İş yemekleri için set mönüler var

Reina / Tevfik Alparslan (Şef)
Neden tercih ediliyor? Reina'da oturmuş bir sistem ve çok iyi bir ekip çalışması var. Tabii geniş kapsamlı bir mutfak donanımızın ve prezentasyonumuz farklı olması da başka bir neden. Kimler geliyor? Yerli ve yabancı iş dünyasının önemli yöneticileri bizi tercih eder. Öneriler: İş yemekleri için özel set mönüler hazırlıyoruz. Böylece hem görsel hem de lezzet açısından kusursuz kombinasyonları hazır halde sunulmuş oluyor ve zaman kaybını önlüyor. Müdavimleri: Ferit Şahenk, Ali Kibar, Erhan Kanioğlu, Burak Bölükbaşı, Turgay Aksoy, Hayrettin Taşdelen.


"Servis hızlı olmalı"

Vogue / Levent Büyükuğur (Mekanın ortaklarından)
Neden tercih ediliyor? Çünkü Vogue'da yemekler işadamlarının tercih ettiği gibi hızlı hazırlanan nitelikte, kalite ve çeşitlilikte, göze ve damağa hitap ediyor. Ayrıca iş merkezlerine yakınlığı, Boğaz manzarası ve yabancı misafir ağırlayanlar için yabancı dil bilen garsonlarının olması da önemli nedenler. Kimler geliyor? Reklamcılar, bankacılar ve borsacılar. Öneriler: İş yemeğinde kişiler kısa sürede hazırlanacak ve zaman kaybettirmeyecek yemeklerin seçmeli. Ben bu açıdan başlangıç olarak somon saşimi, ana yemek için ızgara levrek tavsiye ederim. Müdavimleri: Bülent Eczacıbaşı, Yıldırım Demirören, Ömer Temelli, Mehmet Dereli.

"Suşi tercih ediliyor"

Ulus 29 / Metin Fadıllıoğlu (Mekan sahibi)
Neden tercih ediliyor? Çünkü biz iş yemekleri için aranan; kaliteli hizmet, iyi servis, lezzetli yemekler, atmosfer, dekorasyon ve tabii lokasyon gibi detayları Ulus 29'da en iyi şekilde karşılıyoruz. Eşsiz Boğaz manzarası da başka bir etken. Ayrıca özellikle yabancı misafirler, taş fırında pişen mini pide, lahmacun ve pizza çeşitlerini de çok seviyor. Kimler geliyor? Ulus 29 her sektörden üst düzey yöneticilerin tercihi. Öneriler: Mönüdeki tüm yemekler rahatça yenilebilir nitelikte. Ama kolay yenilebilmesi ve hafif olması sebebiyle suşi yoğunlukla tercih ediliyor.
Müdavimleri: Cem Boyner, Tuncay Özilhan, Çetin Şaşmaz, Önder Fırat, Cem Hakko.
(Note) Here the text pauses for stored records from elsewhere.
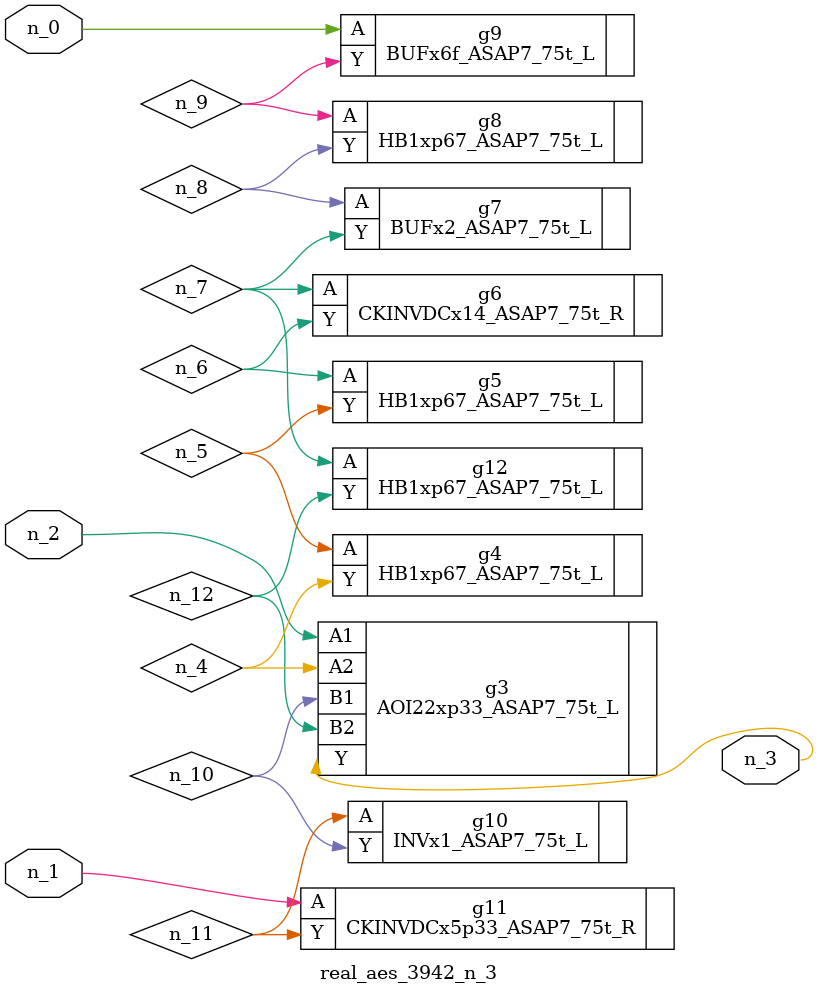
<source format=v>
module real_aes_3942_n_3 (n_0, n_2, n_1, n_3);
input n_0;
input n_2;
input n_1;
output n_3;
wire n_4;
wire n_5;
wire n_7;
wire n_8;
wire n_12;
wire n_6;
wire n_9;
wire n_10;
wire n_11;
BUFx6f_ASAP7_75t_L g9 ( .A(n_0), .Y(n_9) );
CKINVDCx5p33_ASAP7_75t_R g11 ( .A(n_1), .Y(n_11) );
AOI22xp33_ASAP7_75t_L g3 ( .A1(n_2), .A2(n_4), .B1(n_10), .B2(n_12), .Y(n_3) );
HB1xp67_ASAP7_75t_L g4 ( .A(n_5), .Y(n_4) );
HB1xp67_ASAP7_75t_L g5 ( .A(n_6), .Y(n_5) );
CKINVDCx14_ASAP7_75t_R g6 ( .A(n_7), .Y(n_6) );
HB1xp67_ASAP7_75t_L g12 ( .A(n_7), .Y(n_12) );
BUFx2_ASAP7_75t_L g7 ( .A(n_8), .Y(n_7) );
HB1xp67_ASAP7_75t_L g8 ( .A(n_9), .Y(n_8) );
INVx1_ASAP7_75t_L g10 ( .A(n_11), .Y(n_10) );
endmodule
</source>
Yemeğin süresine uyumlu seçenekler

Sunset / Kimya Çulha (Halkla ilişkiler müdürü)
Neden tercih ediliyor? Uzun iş yemeklerinde kişilerin sakin ve kaliteli hizmet almaları ve özel hissetmeleri bizi tercih etmelerine neden oluyor. Manzara, servis, ambiyans, lezzet, mönülerimizdeki çeşitlilik. Kavımızdan "dünyanın en nadir ve değerli şarapları"nın da bulunması önemli. Kimler geliyor? Finans ve medya uzmanlarıyla sanayiciler.Öneriler: İş yemeklerinin saatleri uzayabildiği için süreyle uyumlu, tüm yemek boyunca size eşlik edebilecek bir mönü seçmelisiniz. Ben ızgara levreği tavsiye ederim.Müdavimleri: Bülent Eczacıbaşı, Cem Boyner, Oğuz Satıcı, Tuncay Özilhan, Abdullah Kiğılı, Ali Yıldırım.

"Servisin kalitesi ve hızı önem taşır"

TUUS / Ayşegül Doğan (İşletme müdürü)
Neden tercih ediliyor? TUUS'un tercih edilmesinin nedenleri arasında hizmet kalitesi, doğal ve kaliteli ürün seçimleri ve bilinen tatların farklı lezzetlerle yapılan uyumlu kombinasyona sahip olması var. Şehrin merkezinde olması da bir diğer önemli neden.Kimler geliyor? Her meslek grubundan geniş bir müşteri grubumuz var.Öneriler: İş yemeklerinde servisin kalitesi ve hızı büyük önem taşıyor. Bu tarz yemeklerde daha çok salata, pizza ve hafif yemekler tercih ediliyor. Ben de safranlı deniz mahsullü risotto, et olarak ızgara kuzu sırtı öneririm.Müdavimleri: Mustafa Toner, Okan Tapan, Ajlan Acar, Sezai Taşkent, Nurettin Hasman, Erol Tabanca.


Zor duruma düŞmemek İçİn

Türk Mutfağını Araştırma, Geliştirme ve Uygulama Derneği İkinci Başkanı Sevim Gökyıldız aynı zamanda da bir işkadını. Gökyıldız 40 yıllık tecrübelerinden yola çıkarak şunları öneriyor:
Sürprizlerle karşılaşmamak için ne olduğunu bilmediğiniz şeyleri sipariş etmeyin. Bu yemeklerde karın doyurmak ikinci planda kalır. Çok açsanız yemeğe gitmeden biraz atıştırın.Yerken üzerinize sıçrayacak soslu salatalardan uzak durun. Ses çıkarmamak ve üzerinize dökmemek için çorbayı da es geçin. Antrikot, köfte veya zeytinyağlı sebze yemekleri gibi yemesi kolay şeyler seçin.Alkol alınacaksa rakı yerine bir kadeh şarap tercih edin.Zaman önemli olduğu için hızlı servisi yapılan yemekler sipariş edin.